Yay Kysa! I admire you for wanting to bale your own.  We just have 12.5 acres and baled the front pasture when we first moved in this house. However, we discovered that it was way more work than we wanted to tackle. I've gotten too old to be loading and stacking bales in the field and then again in the barn, and we had no help.  For us, it made more sense to pay the hay man (who lives next door) to deliver and stack our order in the barn for us :) His hay is beautiful and ours was a mixture of all kind of pasture grasses. It is worth the price for us.

We don't have the equipment to bale our own and had to pay someone to come do it for us. It was too much for us 8)  I remember our stepson was living with us one year we baled the front pasture and we made him help pick up bales from the field and stack in the barn.  It was threatening rain and we were in a hurry to pick up the bales.  He has often said that was the hardest job he has ever had!  He never helped us again either!

#### EXERCISE GOAL
Name every person the hay-baling post refers to by name or by a role, other than the writer.

#### AVAILABLE DATA
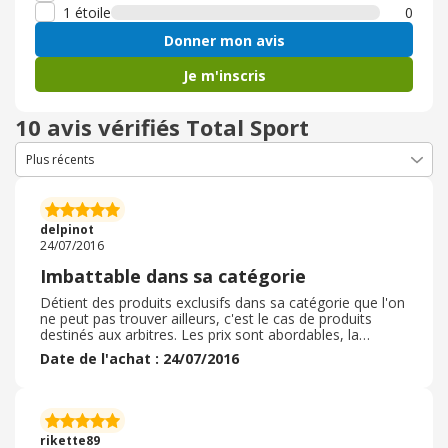
1 étoile
0
Donner mon avis
Je m'inscris
10 avis vérifiés Total Sport
delpinot
24/07/2016
Imbattable dans sa catégorie
Détient des produits exclusifs dans sa catégorie que l'on
ne peut pas trouver ailleurs, c'est le cas de produits
destinés aux arbitres. Les prix sont abordables, la
livraison est soignée mais un peu élevée, mais là on juge
Date de l'achat : 24/07/2016
le site par rapport à sa qualité - prix qui font un tout.
rikette89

#### SOLVED EXERCISE
- Kysa
- the hay man, who lives next door
- the stepson